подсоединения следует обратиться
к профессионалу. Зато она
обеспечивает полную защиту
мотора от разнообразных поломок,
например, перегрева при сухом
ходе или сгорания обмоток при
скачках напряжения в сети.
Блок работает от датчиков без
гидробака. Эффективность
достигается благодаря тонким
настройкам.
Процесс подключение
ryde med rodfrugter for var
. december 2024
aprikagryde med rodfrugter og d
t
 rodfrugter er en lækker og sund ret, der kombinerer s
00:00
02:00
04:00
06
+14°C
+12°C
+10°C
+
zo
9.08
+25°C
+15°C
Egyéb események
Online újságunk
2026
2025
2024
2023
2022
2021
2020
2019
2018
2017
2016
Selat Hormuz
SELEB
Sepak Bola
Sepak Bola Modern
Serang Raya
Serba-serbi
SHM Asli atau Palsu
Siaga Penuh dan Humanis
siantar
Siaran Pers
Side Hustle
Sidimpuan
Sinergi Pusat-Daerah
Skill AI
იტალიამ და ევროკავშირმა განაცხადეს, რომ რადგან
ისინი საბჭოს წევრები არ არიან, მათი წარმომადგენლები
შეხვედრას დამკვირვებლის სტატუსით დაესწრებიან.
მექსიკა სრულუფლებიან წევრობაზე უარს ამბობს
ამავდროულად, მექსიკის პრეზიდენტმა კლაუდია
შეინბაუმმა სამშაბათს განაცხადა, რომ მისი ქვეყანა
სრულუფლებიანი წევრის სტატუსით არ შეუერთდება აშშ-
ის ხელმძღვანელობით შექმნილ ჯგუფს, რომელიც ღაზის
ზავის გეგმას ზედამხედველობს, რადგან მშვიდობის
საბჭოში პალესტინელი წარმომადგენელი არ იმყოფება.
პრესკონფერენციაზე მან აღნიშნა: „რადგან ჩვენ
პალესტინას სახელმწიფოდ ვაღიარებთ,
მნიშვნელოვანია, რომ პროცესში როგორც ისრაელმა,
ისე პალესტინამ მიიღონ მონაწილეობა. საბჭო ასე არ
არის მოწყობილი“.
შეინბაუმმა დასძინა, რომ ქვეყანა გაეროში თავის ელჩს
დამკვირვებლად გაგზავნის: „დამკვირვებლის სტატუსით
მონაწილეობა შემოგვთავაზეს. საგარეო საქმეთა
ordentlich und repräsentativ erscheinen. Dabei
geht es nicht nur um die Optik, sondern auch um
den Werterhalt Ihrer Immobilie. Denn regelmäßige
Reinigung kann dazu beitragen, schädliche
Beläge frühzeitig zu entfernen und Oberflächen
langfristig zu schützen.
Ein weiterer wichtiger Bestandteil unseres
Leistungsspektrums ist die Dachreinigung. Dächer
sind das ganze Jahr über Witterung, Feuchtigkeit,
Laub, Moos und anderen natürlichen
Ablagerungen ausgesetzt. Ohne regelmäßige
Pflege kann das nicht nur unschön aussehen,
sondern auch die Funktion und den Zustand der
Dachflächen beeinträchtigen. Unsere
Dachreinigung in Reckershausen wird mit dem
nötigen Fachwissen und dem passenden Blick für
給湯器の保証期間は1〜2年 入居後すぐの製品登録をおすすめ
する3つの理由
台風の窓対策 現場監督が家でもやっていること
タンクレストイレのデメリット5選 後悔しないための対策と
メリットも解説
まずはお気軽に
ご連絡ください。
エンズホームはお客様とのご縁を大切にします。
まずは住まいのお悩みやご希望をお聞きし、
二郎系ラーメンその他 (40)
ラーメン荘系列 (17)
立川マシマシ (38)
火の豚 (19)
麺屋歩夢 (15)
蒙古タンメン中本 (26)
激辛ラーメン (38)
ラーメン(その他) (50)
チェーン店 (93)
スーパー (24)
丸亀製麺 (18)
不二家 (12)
_ _ _ _ _
_TASK BRIEF_
Using the records above, find and show each line with the string "auch".

_WRITTEN RESPONSE_
geht es nicht nur um die Optik, sondern auch um
sondern auch die Funktion und den Zustand der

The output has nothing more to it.